The Lifecycle of a Hard Hat
We are building a resilient safety culture at IP, adopting the latest in safe work technologies to ensure we get home to our families every day. With the launch of our new IP brand, that also means many of our sites around the world will be ordering a new set of hard hats in the near future. Many of our team members personalize their hard hats, using the surface of their protective head gear to reflect their individual personalities. Stickers on the hard hats highlight a commitment to safety, recognize achievements or reflect on a particular annual outage. What better way to celebrate their contribution to our culture of safety than showcasing these canvases that are so integral to our daily work?
You probably see a hard hat every day.
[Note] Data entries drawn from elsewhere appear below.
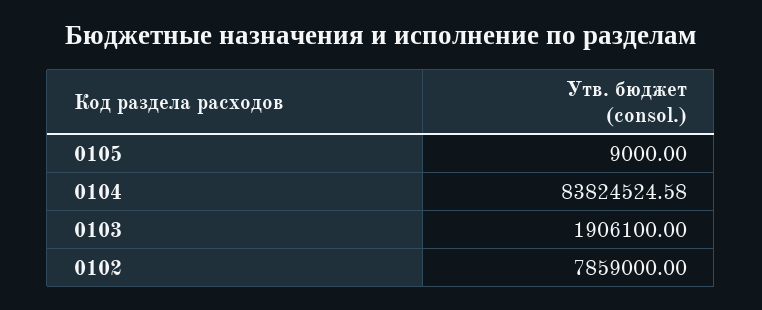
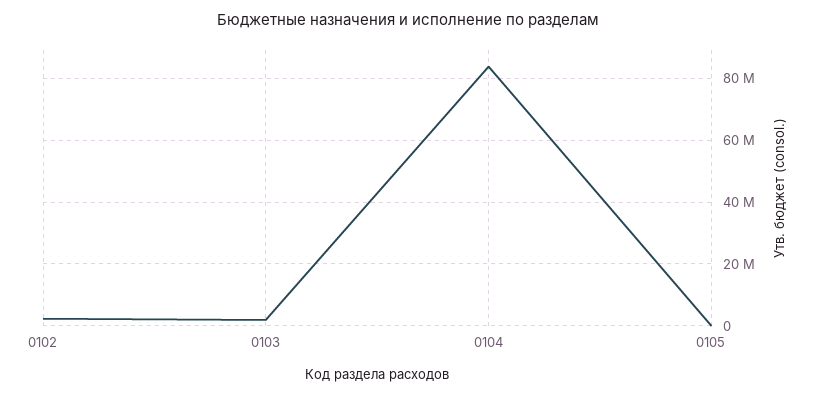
  {
    "0105": 9000,
    "0104": 83824524.58,
    "0103": 1906100,
-   "0102": 7859000
+   "0102": 2000000
  }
Maybe your parents or grandparents wore one as part of their work uniform. Maybe you own one as well! Like steel-toed boots, safety glasses and gloves, the hard hat has saved countless lives since its development by the Bullard Company of San Francisco, in 1919. The Bullard Company manufactured mining equipment, and after its founder, Edward W. Bullard returned from World War One, he began to develop the original hard hat to protect mine workers, using the helmet he wore on the front line as a starting point for his design. The “hard boiled hat,” as it was known back then, was made by boiling and shellacking leather—a cheaper and less bulky solution to the metal “doughboy” helmets worn by US soldiers. The construction of the Golden Gate Bridge in 1933 was the first project to mandate hard hat use for every on-site worker.
Using heat and pressure to form a solid, durable covering isn’t so different from how hard hats are made today, but innovations in material strength and structural design have made hard hats more comfortable to wear, and far more effective at protection. Today, high-density polyethylene is injected into a vacuum sealed molding press to create the shell of the hard hat. Plastic headbands are inserted to create a “suspension system” allowing the shell to float above your head.
Hard hats also come in classes with different levels of electrical protection: Class G is a “general” hard hat with electrical rating of 2,200 V, class E “electrical” hard hats have a rating of 20,000 V, and class C “conductive” hard hats with no electrical protection. The type and class of hard hat will vary from site to site and can even be role-based. For example, an electrician may be provided a Class E hard hat while a paper machine operator is given a Class G hard hat. Some IP facilities use bump caps instead of hard hats, which are designed to look like ordinary baseball caps, and are designed to less obtrusive while still providing cranial protection.